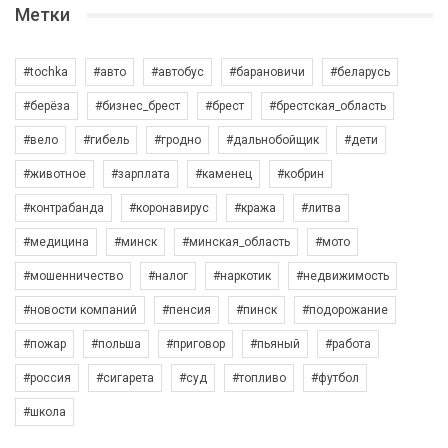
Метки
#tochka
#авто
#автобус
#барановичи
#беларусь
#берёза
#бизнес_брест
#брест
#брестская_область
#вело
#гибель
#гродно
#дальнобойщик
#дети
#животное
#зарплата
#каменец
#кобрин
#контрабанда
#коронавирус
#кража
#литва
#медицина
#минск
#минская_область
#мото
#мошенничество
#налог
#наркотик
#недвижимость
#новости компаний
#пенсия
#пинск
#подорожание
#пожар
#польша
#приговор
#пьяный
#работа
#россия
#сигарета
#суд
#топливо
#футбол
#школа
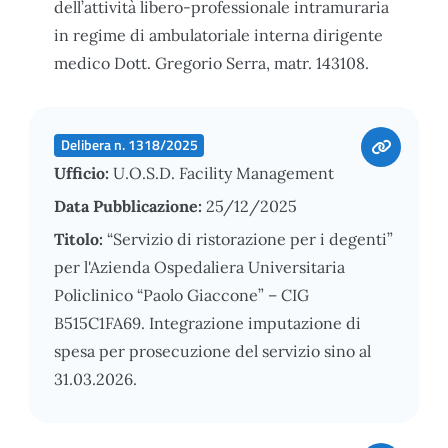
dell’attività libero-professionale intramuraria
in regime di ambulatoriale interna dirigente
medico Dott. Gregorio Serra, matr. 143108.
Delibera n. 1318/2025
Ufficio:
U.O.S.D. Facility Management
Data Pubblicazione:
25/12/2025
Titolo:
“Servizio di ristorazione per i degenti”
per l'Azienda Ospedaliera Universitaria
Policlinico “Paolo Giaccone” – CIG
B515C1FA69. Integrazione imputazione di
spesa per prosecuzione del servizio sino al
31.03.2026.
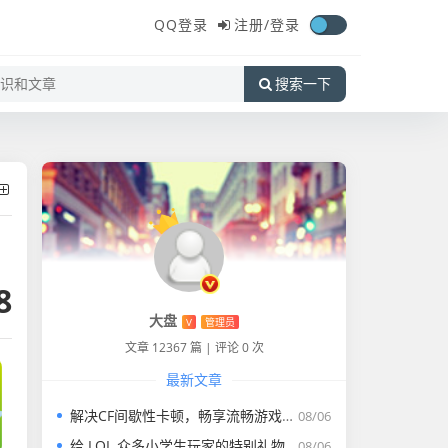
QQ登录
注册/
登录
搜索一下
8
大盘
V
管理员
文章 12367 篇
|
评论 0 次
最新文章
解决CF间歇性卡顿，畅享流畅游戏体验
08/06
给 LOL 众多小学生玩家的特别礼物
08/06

...

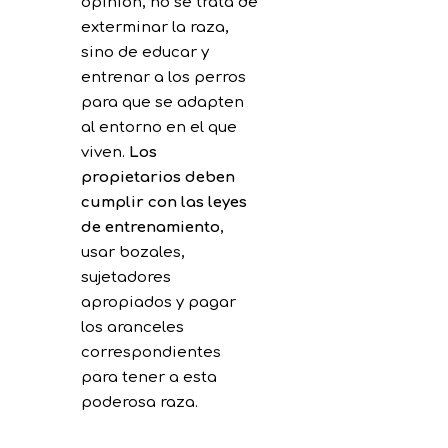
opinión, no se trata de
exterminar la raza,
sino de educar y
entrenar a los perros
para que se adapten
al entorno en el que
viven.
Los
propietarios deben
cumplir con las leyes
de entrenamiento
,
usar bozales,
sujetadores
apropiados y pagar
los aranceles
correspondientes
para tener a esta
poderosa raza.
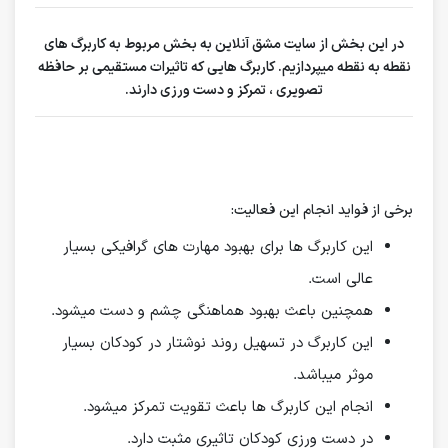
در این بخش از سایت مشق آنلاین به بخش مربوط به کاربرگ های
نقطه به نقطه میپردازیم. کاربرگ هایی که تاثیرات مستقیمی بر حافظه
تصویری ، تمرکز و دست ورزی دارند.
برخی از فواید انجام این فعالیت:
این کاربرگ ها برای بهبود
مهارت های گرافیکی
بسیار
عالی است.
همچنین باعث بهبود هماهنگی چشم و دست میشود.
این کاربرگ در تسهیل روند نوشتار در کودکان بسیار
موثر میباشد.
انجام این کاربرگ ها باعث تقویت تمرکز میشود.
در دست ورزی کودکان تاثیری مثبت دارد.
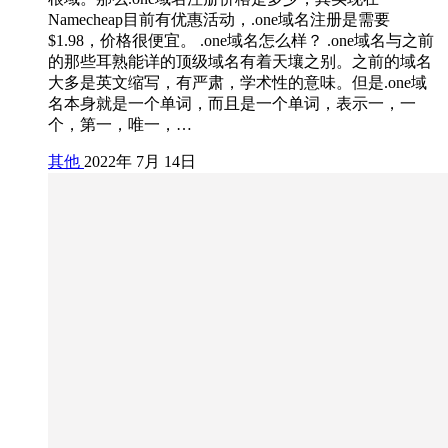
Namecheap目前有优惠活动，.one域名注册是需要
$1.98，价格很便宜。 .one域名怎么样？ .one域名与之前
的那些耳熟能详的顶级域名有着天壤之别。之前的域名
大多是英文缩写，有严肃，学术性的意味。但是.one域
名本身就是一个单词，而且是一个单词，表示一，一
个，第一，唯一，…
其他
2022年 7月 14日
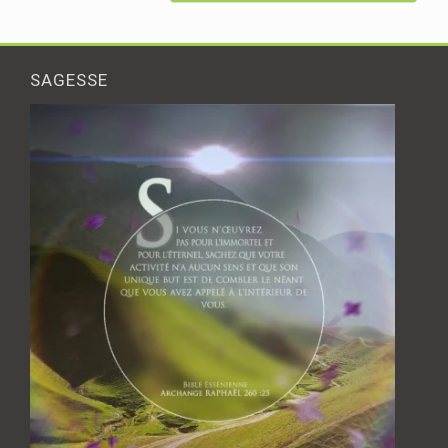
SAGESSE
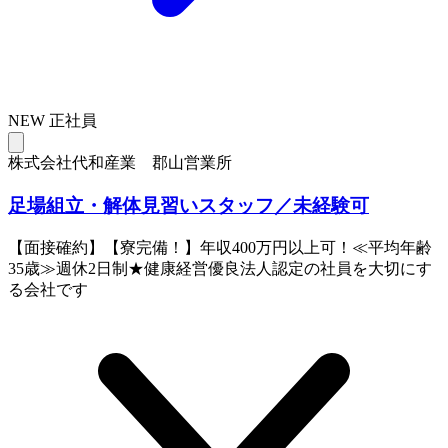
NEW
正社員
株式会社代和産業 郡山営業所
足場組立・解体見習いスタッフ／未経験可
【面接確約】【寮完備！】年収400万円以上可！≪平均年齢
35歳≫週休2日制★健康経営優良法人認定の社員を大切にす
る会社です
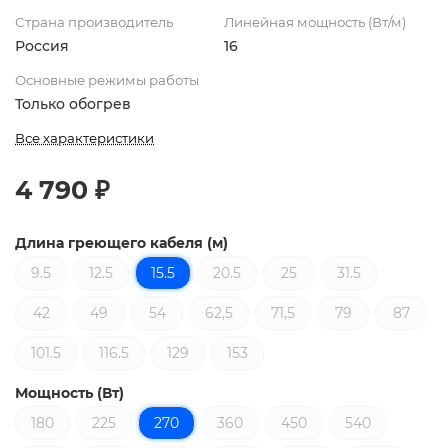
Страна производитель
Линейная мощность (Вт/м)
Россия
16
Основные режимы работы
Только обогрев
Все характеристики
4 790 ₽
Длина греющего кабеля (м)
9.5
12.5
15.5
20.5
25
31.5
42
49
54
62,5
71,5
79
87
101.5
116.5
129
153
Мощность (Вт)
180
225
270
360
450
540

> PROMPT
Please find every line in the items above that contains the word "تمرکز" and copy each one in full.

> WRITTEN RESPONSE
تصویری ، تمرکز و دست ورزی دارند.
انجام این کاربرگ ها باعث تقویت تمرکز میشود.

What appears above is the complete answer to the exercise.